Your first thought might be “huh? Where is that and how is that even pronounced?!” Well let me introduce you to the “why-ra-rapper” We’re talking the south eastern corner of the North Island, over the Rimutaka ranges to the east of good old windy Wellington, and south of Napier and the Hawke’s Bay.
First off there’s some stunning beaches and coastal areas to explore like Castlepoint which is great for swimming and surfing and Cape Palliser, the southernmost point of the north island with its iconic lighthouse and a good few little fur seals. Then you have your natural marvels like the towering Pitangirua Pinnacles. And last but not least your manmade marvels- like the charming village of Martinborough in the heart of one of New Zealand’s up and coming wine making regions. Greytown home to schoc chocolates and Featherston– needless to say C’est Cheese is high on my list of cute wee shops to visit!

Golden Bay

We’ve reached the north of the South Island now.

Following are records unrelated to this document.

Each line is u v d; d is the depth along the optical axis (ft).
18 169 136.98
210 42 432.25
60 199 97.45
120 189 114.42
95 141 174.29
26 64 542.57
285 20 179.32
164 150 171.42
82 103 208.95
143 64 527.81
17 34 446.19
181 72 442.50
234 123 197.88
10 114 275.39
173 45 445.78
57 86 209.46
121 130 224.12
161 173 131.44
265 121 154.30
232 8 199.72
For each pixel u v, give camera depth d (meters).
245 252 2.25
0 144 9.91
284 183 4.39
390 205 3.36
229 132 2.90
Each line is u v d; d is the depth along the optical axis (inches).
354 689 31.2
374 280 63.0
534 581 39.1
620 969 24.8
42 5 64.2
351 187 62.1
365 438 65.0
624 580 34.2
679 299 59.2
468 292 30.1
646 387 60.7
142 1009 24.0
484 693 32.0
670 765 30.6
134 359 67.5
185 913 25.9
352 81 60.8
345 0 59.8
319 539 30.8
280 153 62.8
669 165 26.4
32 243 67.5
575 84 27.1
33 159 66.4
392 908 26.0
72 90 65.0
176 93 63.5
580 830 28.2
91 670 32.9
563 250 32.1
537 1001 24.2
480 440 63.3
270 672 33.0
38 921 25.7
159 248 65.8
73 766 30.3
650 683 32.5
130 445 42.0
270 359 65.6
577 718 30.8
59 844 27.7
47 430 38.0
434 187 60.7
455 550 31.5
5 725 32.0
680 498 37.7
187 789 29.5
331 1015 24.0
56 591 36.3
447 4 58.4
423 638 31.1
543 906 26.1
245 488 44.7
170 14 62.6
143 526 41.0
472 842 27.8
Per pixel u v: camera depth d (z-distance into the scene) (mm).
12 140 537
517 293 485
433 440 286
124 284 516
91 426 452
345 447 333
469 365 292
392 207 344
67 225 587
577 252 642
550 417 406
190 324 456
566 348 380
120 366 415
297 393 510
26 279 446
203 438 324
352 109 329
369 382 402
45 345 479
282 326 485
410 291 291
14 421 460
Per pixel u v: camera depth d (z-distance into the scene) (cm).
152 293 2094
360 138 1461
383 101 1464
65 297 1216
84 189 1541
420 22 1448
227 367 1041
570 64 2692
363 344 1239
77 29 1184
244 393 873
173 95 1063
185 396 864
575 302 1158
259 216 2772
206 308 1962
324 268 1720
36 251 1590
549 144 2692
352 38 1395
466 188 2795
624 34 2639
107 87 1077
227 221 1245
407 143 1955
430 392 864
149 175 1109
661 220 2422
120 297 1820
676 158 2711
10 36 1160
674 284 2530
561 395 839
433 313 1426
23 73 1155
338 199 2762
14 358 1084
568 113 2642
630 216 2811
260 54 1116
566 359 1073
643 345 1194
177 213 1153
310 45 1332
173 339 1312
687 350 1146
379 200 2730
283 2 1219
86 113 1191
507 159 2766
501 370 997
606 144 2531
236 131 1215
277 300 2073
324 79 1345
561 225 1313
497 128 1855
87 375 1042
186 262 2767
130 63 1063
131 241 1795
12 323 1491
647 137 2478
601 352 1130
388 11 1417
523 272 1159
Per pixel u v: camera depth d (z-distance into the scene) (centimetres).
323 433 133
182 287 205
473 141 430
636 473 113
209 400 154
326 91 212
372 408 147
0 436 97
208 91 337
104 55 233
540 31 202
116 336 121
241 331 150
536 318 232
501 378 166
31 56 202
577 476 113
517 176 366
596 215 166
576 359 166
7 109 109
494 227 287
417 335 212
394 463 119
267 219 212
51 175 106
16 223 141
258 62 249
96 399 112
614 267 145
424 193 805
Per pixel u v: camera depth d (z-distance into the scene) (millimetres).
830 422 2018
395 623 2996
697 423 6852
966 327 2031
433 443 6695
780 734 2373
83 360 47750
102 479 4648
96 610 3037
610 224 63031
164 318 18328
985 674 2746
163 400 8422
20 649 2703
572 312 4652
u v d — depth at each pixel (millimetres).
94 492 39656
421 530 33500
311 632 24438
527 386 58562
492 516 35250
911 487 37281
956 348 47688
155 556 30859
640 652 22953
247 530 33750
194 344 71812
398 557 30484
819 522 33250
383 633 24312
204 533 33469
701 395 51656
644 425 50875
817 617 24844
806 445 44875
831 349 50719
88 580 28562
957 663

While many travellers will stop at the Abel Tasman national park without continuing over Takaka Hill I would encourage you to go the extra distance.
Golden Bay is different to any other region I’ve seen in New Zealand. It’s not quite the wet and wild West Coast but it’s also different to the sophisticated and sunny Nelson and Tasman region to the south of it. This is the place of choice for New Zealand’s hippy population and there’s so much to see, so chill man, don’t rush it!
Parts of Golden Bay are coastal, stunning and warm in summer and lined by holiday homes. Then as you head inland you reach alpine valleys and high altitude peaks, as the Southern Alps stretch out towards the North Island and the Tasman Sea. This is the domain of the Heaphy Track, one of our Great Walks. If you’re not a hiker things to include on your must-do list include a hearty meal at local watering hole the Mussel Inn, a short walk to some of the clearest freshwater springs in the world Te Waikoropupu Springs and a sunbathing sesh on the golden sands of Pohara Beach. Lastly walkers and wildlife lovers should head for a drive up to to Wharariki Beach and the northernmost point of the South Island, Cape Farewell before heading out onto the ever-growing sandbar and wildlife reserve that is Farewell Spit.

The Catlins Coast

Down at the other extremity of the South Island to the east of Invercargill is a tucked away region called the Catlins Coast. It’s one of my favourite hidden treasures in New Zealand!
One of the first places you’ll reach in the Catlins if you drive the coast from Invercargill up towards Dunedin is a windswept promontory called Slope Point. The trees have been bent to almost touch the ground by the sometimes harsh weather conditions. Contrary to popular belief this is actually the southernmost part of the South Island, just slightly south of bluff. As you head along the coast of this sleepy nostalgic region you’re progressively treated to more and more landscape eye candy. From Macleans Falls to sandy bays to rocky points and the Cathedral Caves. Lastly amongst all this natural beauty is the ever present wildlife- fur seals, sea lions, yellow eyed penguins and the odd dolphin. Porpoise Bay and Curio Bay with its petrified forest are aptly named. What more could you ask for!


So there you have it, 5 underrated destinations to include in your plans for the weekend, put on your New Zealand itinerary, or add to your bucket list.